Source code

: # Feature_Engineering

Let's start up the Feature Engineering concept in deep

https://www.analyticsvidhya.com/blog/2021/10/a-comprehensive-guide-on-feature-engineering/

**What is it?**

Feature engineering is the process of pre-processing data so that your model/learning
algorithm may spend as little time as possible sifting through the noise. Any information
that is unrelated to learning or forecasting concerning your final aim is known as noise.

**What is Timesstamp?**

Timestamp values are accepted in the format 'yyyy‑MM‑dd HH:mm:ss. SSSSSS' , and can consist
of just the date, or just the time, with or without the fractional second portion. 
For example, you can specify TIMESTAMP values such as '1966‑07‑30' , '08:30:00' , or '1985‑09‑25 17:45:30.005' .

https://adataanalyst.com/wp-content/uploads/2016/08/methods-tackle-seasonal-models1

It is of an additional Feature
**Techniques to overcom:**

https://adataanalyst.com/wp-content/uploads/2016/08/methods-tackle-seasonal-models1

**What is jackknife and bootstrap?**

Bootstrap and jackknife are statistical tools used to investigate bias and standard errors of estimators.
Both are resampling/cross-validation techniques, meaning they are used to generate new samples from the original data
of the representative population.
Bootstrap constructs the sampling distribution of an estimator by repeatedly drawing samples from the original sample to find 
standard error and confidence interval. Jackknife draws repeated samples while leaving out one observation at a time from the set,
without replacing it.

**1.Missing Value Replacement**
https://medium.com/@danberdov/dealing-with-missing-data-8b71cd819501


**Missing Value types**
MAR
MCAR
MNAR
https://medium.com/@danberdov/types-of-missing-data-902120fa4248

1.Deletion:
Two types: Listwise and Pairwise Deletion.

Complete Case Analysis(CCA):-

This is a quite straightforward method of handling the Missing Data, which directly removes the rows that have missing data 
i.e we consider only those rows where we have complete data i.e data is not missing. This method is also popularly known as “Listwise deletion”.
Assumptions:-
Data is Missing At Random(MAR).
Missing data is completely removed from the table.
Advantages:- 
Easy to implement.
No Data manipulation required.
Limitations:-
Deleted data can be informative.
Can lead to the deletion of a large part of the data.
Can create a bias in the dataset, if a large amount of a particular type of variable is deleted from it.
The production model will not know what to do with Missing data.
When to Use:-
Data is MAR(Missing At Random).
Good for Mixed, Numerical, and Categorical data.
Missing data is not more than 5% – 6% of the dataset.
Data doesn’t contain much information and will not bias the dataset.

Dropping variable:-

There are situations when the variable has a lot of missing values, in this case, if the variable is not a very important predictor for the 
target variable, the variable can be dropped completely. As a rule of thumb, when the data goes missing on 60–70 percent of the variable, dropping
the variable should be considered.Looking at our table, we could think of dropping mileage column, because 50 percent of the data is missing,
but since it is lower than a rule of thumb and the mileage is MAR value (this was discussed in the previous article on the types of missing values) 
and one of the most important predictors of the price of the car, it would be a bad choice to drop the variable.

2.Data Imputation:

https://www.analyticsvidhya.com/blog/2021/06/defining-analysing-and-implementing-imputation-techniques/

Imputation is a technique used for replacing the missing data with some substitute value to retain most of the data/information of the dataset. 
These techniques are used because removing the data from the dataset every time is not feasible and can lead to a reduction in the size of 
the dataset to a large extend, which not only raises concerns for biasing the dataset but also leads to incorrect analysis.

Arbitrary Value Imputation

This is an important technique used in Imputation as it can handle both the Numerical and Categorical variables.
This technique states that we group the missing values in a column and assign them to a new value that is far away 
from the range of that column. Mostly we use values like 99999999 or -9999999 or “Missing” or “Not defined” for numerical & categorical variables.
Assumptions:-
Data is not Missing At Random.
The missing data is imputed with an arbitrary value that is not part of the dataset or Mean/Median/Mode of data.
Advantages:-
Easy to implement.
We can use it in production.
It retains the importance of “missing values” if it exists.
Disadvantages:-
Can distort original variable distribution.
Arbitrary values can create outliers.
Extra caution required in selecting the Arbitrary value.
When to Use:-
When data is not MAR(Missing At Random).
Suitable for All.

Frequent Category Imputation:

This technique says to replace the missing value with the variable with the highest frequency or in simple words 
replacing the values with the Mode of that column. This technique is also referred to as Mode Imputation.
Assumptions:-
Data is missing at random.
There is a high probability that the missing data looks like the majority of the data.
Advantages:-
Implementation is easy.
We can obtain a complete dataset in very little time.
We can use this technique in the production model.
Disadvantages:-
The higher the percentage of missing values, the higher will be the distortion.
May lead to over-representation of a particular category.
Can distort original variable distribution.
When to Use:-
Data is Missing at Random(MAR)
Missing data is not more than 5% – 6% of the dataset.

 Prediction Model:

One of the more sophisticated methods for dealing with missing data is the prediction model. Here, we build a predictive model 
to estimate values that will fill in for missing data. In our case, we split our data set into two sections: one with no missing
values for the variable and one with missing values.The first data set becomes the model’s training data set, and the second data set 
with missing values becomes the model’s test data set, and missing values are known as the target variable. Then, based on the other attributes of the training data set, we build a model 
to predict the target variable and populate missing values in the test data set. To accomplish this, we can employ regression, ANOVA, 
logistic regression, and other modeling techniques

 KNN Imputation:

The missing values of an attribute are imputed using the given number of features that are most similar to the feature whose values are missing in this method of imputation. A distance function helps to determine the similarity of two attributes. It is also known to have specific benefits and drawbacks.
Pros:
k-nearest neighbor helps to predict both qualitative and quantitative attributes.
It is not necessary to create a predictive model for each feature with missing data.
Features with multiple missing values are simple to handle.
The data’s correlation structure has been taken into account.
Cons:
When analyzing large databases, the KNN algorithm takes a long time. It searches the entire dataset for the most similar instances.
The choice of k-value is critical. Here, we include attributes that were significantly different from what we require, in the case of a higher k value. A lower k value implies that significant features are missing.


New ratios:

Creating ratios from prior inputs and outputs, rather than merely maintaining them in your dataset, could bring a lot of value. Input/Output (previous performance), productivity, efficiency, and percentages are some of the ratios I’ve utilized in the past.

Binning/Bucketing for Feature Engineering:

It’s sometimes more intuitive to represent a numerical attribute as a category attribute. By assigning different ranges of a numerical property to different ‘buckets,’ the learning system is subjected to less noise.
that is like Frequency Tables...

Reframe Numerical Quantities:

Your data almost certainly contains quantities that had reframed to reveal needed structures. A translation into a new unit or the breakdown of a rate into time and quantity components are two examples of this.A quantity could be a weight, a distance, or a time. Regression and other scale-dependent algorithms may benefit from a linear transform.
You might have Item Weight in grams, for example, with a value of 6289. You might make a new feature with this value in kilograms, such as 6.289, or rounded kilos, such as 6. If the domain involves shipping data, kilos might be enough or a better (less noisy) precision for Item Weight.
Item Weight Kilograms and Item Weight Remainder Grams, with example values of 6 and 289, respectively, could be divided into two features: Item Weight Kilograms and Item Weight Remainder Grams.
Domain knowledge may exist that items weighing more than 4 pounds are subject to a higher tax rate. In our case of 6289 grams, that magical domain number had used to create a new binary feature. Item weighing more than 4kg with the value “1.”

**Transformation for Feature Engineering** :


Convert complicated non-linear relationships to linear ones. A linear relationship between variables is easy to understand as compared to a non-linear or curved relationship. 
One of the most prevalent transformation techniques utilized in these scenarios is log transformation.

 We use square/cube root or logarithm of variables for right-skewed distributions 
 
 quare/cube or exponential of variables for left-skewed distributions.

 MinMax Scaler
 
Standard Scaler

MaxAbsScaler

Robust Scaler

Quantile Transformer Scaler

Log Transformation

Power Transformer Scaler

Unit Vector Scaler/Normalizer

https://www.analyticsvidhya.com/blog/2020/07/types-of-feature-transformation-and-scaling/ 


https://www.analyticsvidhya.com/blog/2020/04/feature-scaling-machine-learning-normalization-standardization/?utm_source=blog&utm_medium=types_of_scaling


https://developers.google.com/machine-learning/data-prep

• • • • •

YOUR TASK: The records need to be reproduced in their entirety, word for word.

SOLUTION TO THE EXERCISE:
Source code

: # Feature_Engineering

Let's start up the Feature Engineering concept in deep

https://www.analyticsvidhya.com/blog/2021/10/a-comprehensive-guide-on-feature-engineering/

**What is it?**

Feature engineering is the process of pre-processing data so that your model/learning
algorithm may spend as little time as possible sifting through the noise. Any information
that is unrelated to learning or forecasting concerning your final aim is known as noise.

**What is Timesstamp?**

Timestamp values are accepted in the format 'yyyy‑MM‑dd HH:mm:ss. SSSSSS' , and can consist
of just the date, or just the time, with or without the fractional second portion. 
For example, you can specify TIMESTAMP values such as '1966‑07‑30' , '08:30:00' , or '1985‑09‑25 17:45:30.005' .

https://adataanalyst.com/wp-content/uploads/2016/08/methods-tackle-seasonal-models1

It is of an additional Feature
**Techniques to overcom:**

https://adataanalyst.com/wp-content/uploads/2016/08/methods-tackle-seasonal-models1

**What is jackknife and bootstrap?**

Bootstrap and jackknife are statistical tools used to investigate bias and standard errors of estimators.
Both are resampling/cross-validation techniques, meaning they are used to generate new samples from the original data
of the representative population.
Bootstrap constructs the sampling distribution of an estimator by repeatedly drawing samples from the original sample to find 
standard error and confidence interval. Jackknife draws repeated samples while leaving out one observation at a time from the set,
without replacing it.

**1.Missing Value Replacement**
https://medium.com/@danberdov/dealing-with-missing-data-8b71cd819501


**Missing Value types**
MAR
MCAR
MNAR
https://medium.com/@danberdov/types-of-missing-data-902120fa4248

1.Deletion:
Two types: Listwise and Pairwise Deletion.

Complete Case Analysis(CCA):-

This is a quite straightforward method of handling the Missing Data, which directly removes the rows that have missing data 
i.e we consider only those rows where we have complete data i.e data is not missing. This method is also popularly known as “Listwise deletion”.
Assumptions:-
Data is Missing At Random(MAR).
Missing data is completely removed from the table.
Advantages:- 
Easy to implement.
No Data manipulation required.
Limitations:-
Deleted data can be informative.
Can lead to the deletion of a large part of the data.
Can create a bias in the dataset, if a large amount of a particular type of variable is deleted from it.
The production model will not know what to do with Missing data.
When to Use:-
Data is MAR(Missing At Random).
Good for Mixed, Numerical, and Categorical data.
Missing data is not more than 5% – 6% of the dataset.
Data doesn’t contain much information and will not bias the dataset.

Dropping variable:-

There are situations when the variable has a lot of missing values, in this case, if the variable is not a very important predictor for the 
target variable, the variable can be dropped completely. As a rule of thumb, when the data goes missing on 60–70 percent of the variable, dropping
the variable should be considered.Looking at our table, we could think of dropping mileage column, because 50 percent of the data is missing,
but since it is lower than a rule of thumb and the mileage is MAR value (this was discussed in the previous article on the types of missing values) 
and one of the most important predictors of the price of the car, it would be a bad choice to drop the variable.

2.Data Imputation:

https://www.analyticsvidhya.com/blog/2021/06/defining-analysing-and-implementing-imputation-techniques/

Imputation is a technique used for replacing the missing data with some substitute value to retain most of the data/information of the dataset. 
These techniques are used because removing the data from the dataset every time is not feasible and can lead to a reduction in the size of 
the dataset to a large extend, which not only raises concerns for biasing the dataset but also leads to incorrect analysis.

Arbitrary Value Imputation

This is an important technique used in Imputation as it can handle both the Numerical and Categorical variables.
This technique states that we group the missing values in a column and assign them to a new value that is far away 
from the range of that column. Mostly we use values like 99999999 or -9999999 or “Missing” or “Not defined” for numerical & categorical variables.
Assumptions:-
Data is not Missing At Random.
The missing data is imputed with an arbitrary value that is not part of the dataset or Mean/Median/Mode of data.
Advantages:-
Easy to implement.
We can use it in production.
It retains the importance of “missing values” if it exists.
Disadvantages:-
Can distort original variable distribution.
Arbitrary values can create outliers.
Extra caution required in selecting the Arbitrary value.
When to Use:-
When data is not MAR(Missing At Random).
Suitable for All.

Frequent Category Imputation:

This technique says to replace the missing value with the variable with the highest frequency or in simple words 
replacing the values with the Mode of that column. This technique is also referred to as Mode Imputation.
Assumptions:-
Data is missing at random.
There is a high probability that the missing data looks like the majority of the data.
Advantages:-
Implementation is easy.
We can obtain a complete dataset in very little time.
We can use this technique in the production model.
Disadvantages:-
The higher the percentage of missing values, the higher will be the distortion.
May lead to over-representation of a particular category.
Can distort original variable distribution.
When to Use:-
Data is Missing at Random(MAR)
Missing data is not more than 5% – 6% of the dataset.

 Prediction Model:

One of the more sophisticated methods for dealing with missing data is the prediction model. Here, we build a predictive model 
to estimate values that will fill in for missing data. In our case, we split our data set into two sections: one with no missing
values for the variable and one with missing values.The first data set becomes the model’s training data set, and the second data set 
with missing values becomes the model’s test data set, and missing values are known as the target variable. Then, based on the other attributes of the training data set, we build a model 
to predict the target variable and populate missing values in the test data set. To accomplish this, we can employ regression, ANOVA, 
logistic regression, and other modeling techniques

 KNN Imputation:

The missing values of an attribute are imputed using the given number of features that are most similar to the feature whose values are missing in this method of imputation. A distance function helps to determine the similarity of two attributes. It is also known to have specific benefits and drawbacks.
Pros:
k-nearest neighbor helps to predict both qualitative and quantitative attributes.
It is not necessary to create a predictive model for each feature with missing data.
Features with multiple missing values are simple to handle.
The data’s correlation structure has been taken into account.
Cons:
When analyzing large databases, the KNN algorithm takes a long time. It searches the entire dataset for the most similar instances.
The choice of k-value is critical. Here, we include attributes that were significantly different from what we require, in the case of a higher k value. A lower k value implies that significant features are missing.


New ratios:

Creating ratios from prior inputs and outputs, rather than merely maintaining them in your dataset, could bring a lot of value. Input/Output (previous performance), productivity, efficiency, and percentages are some of the ratios I’ve utilized in the past.

Binning/Bucketing for Feature Engineering:

It’s sometimes more intuitive to represent a numerical attribute as a category attribute. By assigning different ranges of a numerical property to different ‘buckets,’ the learning system is subjected to less noise.
that is like Frequency Tables...

Reframe Numerical Quantities:

Your data almost certainly contains quantities that had reframed to reveal needed structures. A translation into a new unit or the breakdown of a rate into time and quantity components are two examples of this.A quantity could be a weight, a distance, or a time. Regression and other scale-dependent algorithms may benefit from a linear transform.
You might have Item Weight in grams, for example, with a value of 6289. You might make a new feature with this value in kilograms, such as 6.289, or rounded kilos, such as 6. If the domain involves shipping data, kilos might be enough or a better (less noisy) precision for Item Weight.
Item Weight Kilograms and Item Weight Remainder Grams, with example values of 6 and 289, respectively, could be divided into two features: Item Weight Kilograms and Item Weight Remainder Grams.
Domain knowledge may exist that items weighing more than 4 pounds are subject to a higher tax rate. In our case of 6289 grams, that magical domain number had used to create a new binary feature. Item weighing more than 4kg with the value “1.”

**Transformation for Feature Engineering** :


Convert complicated non-linear relationships to linear ones. A linear relationship between variables is easy to understand as compared to a non-linear or curved relationship. 
One of the most prevalent transformation techniques utilized in these scenarios is log transformation.

 We use square/cube root or logarithm of variables for right-skewed distributions 
 
 quare/cube or exponential of variables for left-skewed distributions.

 MinMax Scaler
 
Standard Scaler

MaxAbsScaler

Robust Scaler

Quantile Transformer Scaler

Log Transformation

Power Transformer Scaler

Unit Vector Scaler/Normalizer

https://www.analyticsvidhya.com/blog/2020/07/types-of-feature-transformation-and-scaling/ 


https://www.analyticsvidhya.com/blog/2020/04/feature-scaling-machine-learning-normalization-standardization/?utm_source=blog&utm_medium=types_of_scaling


https://developers.google.com/machine-learning/data-prep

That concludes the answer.